● **Description of the task**
What is wanted is an exact copy of the lines from the top of the listing through the line containing "Table 7. Predictive".

-.-.-

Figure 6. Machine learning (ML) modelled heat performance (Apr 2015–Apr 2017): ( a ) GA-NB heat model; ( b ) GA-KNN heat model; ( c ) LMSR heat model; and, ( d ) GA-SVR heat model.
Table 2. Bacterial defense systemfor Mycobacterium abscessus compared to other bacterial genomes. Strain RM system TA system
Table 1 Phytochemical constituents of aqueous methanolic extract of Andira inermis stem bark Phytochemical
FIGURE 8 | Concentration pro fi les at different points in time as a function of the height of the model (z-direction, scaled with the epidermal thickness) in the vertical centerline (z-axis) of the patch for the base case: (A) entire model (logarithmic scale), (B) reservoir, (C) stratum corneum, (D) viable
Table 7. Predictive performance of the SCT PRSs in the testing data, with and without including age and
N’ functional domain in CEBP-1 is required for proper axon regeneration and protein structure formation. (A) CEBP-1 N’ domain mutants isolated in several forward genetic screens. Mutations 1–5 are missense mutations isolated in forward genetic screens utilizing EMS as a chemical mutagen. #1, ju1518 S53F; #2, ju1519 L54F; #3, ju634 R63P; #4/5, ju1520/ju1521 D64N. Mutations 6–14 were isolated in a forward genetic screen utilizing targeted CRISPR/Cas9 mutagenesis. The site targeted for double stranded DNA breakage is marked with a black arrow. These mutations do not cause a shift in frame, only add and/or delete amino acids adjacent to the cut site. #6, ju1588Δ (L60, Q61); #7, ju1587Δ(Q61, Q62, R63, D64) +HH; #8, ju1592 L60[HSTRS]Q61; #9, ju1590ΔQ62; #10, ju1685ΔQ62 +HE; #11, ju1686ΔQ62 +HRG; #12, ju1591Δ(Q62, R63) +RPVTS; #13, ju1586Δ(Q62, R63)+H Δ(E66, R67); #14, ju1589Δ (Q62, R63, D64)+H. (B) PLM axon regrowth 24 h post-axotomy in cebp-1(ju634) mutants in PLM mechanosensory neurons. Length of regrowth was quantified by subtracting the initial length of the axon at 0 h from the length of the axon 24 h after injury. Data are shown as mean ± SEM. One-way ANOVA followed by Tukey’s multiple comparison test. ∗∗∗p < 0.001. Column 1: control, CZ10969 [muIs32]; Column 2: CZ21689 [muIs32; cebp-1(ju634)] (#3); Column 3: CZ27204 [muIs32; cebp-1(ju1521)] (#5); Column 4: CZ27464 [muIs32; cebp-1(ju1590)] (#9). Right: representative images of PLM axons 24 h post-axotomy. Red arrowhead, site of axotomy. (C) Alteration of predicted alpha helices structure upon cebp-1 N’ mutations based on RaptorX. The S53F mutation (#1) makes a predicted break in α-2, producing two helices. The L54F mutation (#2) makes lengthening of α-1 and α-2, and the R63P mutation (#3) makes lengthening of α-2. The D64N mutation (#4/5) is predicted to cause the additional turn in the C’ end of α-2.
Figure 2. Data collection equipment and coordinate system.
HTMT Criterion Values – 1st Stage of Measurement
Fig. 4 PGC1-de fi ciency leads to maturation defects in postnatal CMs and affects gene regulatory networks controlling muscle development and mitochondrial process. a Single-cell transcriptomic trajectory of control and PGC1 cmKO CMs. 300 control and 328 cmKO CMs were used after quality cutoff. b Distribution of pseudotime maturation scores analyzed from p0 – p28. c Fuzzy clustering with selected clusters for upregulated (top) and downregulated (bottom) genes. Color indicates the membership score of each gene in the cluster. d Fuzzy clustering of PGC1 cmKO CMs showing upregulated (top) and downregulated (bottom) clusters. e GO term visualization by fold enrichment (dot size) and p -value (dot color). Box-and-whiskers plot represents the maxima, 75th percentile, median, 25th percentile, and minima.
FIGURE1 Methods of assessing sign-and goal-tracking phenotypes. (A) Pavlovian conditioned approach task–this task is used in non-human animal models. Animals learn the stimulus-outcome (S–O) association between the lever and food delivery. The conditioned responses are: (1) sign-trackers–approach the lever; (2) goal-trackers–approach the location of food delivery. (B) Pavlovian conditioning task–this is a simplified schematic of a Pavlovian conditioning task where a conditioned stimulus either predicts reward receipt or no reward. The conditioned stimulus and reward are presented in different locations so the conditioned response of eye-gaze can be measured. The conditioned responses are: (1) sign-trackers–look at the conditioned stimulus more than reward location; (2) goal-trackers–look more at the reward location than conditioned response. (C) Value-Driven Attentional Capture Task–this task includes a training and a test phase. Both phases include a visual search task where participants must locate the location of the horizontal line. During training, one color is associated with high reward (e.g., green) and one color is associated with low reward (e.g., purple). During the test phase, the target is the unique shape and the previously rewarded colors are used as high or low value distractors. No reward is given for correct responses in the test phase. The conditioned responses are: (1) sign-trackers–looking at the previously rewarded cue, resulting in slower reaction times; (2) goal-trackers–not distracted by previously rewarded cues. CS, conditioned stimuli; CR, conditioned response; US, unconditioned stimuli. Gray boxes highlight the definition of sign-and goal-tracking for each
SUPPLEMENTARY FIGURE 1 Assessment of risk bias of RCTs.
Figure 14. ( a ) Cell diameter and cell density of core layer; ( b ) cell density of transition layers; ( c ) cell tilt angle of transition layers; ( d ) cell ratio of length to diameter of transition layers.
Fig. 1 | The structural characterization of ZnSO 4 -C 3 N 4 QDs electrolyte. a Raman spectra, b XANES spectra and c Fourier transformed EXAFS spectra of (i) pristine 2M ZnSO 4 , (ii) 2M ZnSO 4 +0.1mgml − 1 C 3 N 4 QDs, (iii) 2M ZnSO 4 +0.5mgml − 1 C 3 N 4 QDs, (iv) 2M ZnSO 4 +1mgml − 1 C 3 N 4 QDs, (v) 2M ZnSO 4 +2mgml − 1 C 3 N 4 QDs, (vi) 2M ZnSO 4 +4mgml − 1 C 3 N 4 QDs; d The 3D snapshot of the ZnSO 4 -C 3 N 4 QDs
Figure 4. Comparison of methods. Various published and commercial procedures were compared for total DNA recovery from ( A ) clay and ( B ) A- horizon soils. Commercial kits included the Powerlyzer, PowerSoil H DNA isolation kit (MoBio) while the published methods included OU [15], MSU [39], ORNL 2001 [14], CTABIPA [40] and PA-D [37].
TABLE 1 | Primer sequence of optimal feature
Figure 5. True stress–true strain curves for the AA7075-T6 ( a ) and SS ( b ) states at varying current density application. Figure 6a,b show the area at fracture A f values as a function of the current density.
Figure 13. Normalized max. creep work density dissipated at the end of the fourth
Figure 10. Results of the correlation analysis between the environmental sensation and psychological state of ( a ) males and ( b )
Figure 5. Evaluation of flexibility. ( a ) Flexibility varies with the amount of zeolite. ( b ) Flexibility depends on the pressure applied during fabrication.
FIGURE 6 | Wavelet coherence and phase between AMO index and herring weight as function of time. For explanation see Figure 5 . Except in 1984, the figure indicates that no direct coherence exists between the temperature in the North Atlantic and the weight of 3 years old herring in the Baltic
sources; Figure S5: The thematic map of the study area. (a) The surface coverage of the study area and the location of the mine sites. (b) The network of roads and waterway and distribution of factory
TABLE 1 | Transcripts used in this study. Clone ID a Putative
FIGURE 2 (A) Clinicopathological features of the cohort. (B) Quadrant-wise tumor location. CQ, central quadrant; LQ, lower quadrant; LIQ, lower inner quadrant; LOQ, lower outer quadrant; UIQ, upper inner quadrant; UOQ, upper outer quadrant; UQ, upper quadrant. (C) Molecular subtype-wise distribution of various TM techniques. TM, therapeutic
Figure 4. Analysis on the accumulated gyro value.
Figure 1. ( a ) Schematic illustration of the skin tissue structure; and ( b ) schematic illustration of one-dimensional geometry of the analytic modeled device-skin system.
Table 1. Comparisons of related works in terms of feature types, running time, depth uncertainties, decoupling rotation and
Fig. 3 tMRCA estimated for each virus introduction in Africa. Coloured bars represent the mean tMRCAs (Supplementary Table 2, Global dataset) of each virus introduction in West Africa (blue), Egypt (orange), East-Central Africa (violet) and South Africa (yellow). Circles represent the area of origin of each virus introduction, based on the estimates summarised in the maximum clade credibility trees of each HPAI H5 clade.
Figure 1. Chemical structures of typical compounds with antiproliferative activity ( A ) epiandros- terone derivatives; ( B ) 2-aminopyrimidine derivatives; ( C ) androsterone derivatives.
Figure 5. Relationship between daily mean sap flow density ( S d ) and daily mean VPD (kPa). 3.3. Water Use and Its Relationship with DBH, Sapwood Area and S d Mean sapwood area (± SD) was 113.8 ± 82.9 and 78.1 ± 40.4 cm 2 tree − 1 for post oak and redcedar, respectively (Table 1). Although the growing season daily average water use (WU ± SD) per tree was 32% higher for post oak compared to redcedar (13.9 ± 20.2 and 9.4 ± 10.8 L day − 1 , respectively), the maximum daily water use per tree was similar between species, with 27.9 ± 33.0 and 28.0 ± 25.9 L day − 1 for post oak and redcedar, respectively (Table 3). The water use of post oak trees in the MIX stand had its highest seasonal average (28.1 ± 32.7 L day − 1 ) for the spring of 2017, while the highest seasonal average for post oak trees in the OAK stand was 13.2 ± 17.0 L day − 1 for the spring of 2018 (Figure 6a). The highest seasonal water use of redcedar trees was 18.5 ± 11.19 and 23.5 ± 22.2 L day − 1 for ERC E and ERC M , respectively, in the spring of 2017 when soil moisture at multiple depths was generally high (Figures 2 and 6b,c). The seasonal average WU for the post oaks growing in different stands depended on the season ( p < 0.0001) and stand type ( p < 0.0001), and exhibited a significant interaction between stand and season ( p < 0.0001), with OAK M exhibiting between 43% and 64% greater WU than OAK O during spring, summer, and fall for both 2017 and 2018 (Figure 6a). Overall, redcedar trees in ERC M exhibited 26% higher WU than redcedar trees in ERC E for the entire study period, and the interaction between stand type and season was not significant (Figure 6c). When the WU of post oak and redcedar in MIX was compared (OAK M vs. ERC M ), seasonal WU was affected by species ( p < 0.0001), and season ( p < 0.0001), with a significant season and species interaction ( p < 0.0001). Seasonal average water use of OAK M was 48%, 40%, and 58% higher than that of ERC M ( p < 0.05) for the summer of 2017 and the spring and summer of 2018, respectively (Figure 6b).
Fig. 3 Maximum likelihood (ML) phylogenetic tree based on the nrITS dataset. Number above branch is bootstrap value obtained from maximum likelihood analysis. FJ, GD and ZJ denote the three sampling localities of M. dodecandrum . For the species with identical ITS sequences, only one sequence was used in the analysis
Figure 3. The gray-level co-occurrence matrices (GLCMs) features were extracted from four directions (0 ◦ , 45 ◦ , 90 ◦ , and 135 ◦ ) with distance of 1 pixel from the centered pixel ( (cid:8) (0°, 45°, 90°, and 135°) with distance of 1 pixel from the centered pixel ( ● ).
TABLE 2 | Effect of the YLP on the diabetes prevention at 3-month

-.-.-

● **Finished exercise**
Figure 6. Machine learning (ML) modelled heat performance (Apr 2015–Apr 2017): ( a ) GA-NB heat model; ( b ) GA-KNN heat model; ( c ) LMSR heat model; and, ( d ) GA-SVR heat model.
Table 2. Bacterial defense systemfor Mycobacterium abscessus compared to other bacterial genomes. Strain RM system TA system
Table 1 Phytochemical constituents of aqueous methanolic extract of Andira inermis stem bark Phytochemical
FIGURE 8 | Concentration pro fi les at different points in time as a function of the height of the model (z-direction, scaled with the epidermal thickness) in the vertical centerline (z-axis) of the patch for the base case: (A) entire model (logarithmic scale), (B) reservoir, (C) stratum corneum, (D) viable
Table 7. Predictive performance of the SCT PRSs in the testing data, with and without including age and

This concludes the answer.